01.12.2010 | Weihnachtsbaum für die Politik
Der Präsident des Hessischen Waldbesitzerverbandes, Michael Freiherr von der Tann, überreicht
gemeinsam mit der Hessischen Weihnachtsbaumkönigin, Christine Lutz, eine
9 m hohe Blaufichte für das Eingangsportal der Staatskanzlei. Die Waldbauern und
Weihnachtsbaumerzeuger freuen sich, dass die vorweihnachtliche Tradition auch in der hessischen
Landespolitik gepflegt und geschätzt wird. Bundesweit werden jährlich etwa 25 Mio. Weihnachtsbäume
in die Wohnzimmer, in die Geschäfte und zur Dekoration in die Fußgängerzonen gebracht.
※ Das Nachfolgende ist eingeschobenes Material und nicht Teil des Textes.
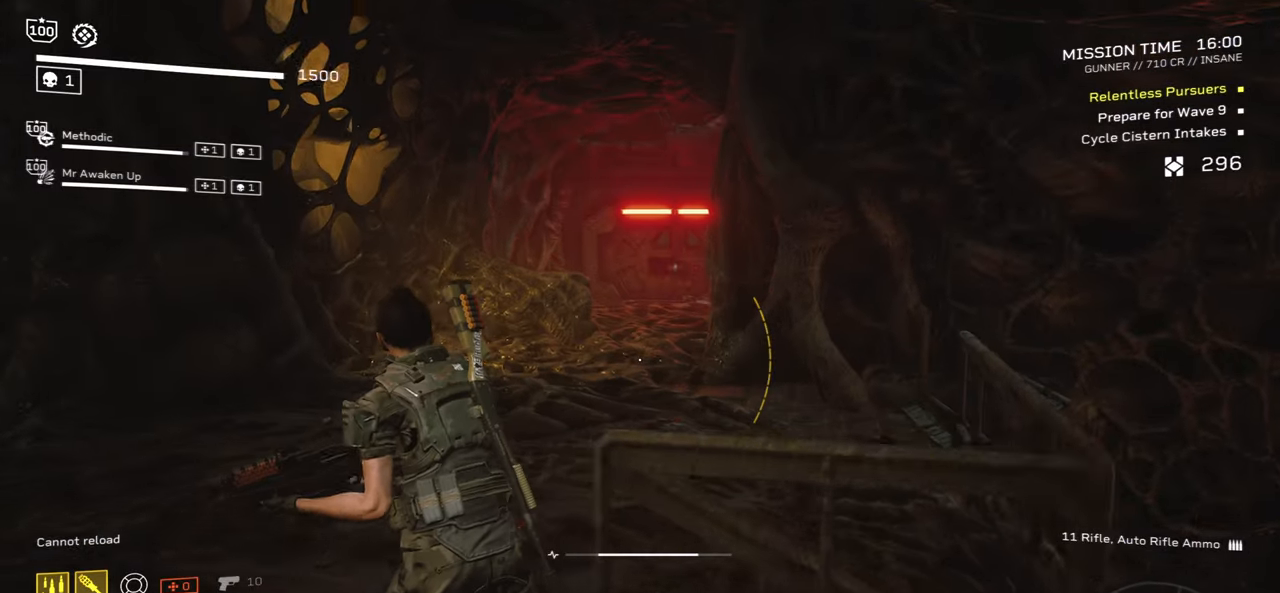
{"keys": ["d", "shift", "w"], "mouse": [], "events": [[33, "r", "down"], [133, "a", "up"], [183, "r", "up"], [283, "shift", "down"], [400, "d", "down"]]}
Die hessischen Weihnachtsbaumerzeuger wenden sich an die Landespolitik mit der Bitte, die
Anbaubedingungen für Weihnachtsbäume zu verbessern. Denn die wenigsten Weihnachtsbäume für die
hessischen Familien stammen aus Hessen. Ein wichtiger Grund für die schwierigen
Genehmigungsverfahren der Weihnachtsbaumkulturen in Hessen. Damit würden die hessischen
Weihnachtsbaumerzeuger gegenüber ihren Berufskollegen aus den benachbarten Bundesländern und
gegenüber dem europäischen Ausland stark benachteiligt. Weihnachtsbaumkulturen können sich gut in
das Landschaftsbild einfügen und können heute mit biologischen Methoden bewirtschaftet werden. Sie
sind eine wichtige Einkommensquelle für den ländlichen Raum. Der „Naturbaum aus Hessen“ mit dem die
hessischen Weihnachtsbaumerzeuger für ihre Produkte werben, ist schon durch seine kurzen
Transportwege umweltfreundlicher als jeder Importbaum. Der Arbeitskreis der hessischen
Weihnachtsbaumerzeuger im Hessischen Waldbesitzerverband wünscht sich daher eine stärkere
Unterstützung seiner Mitgliedsbetriebe durch die Landespolitik.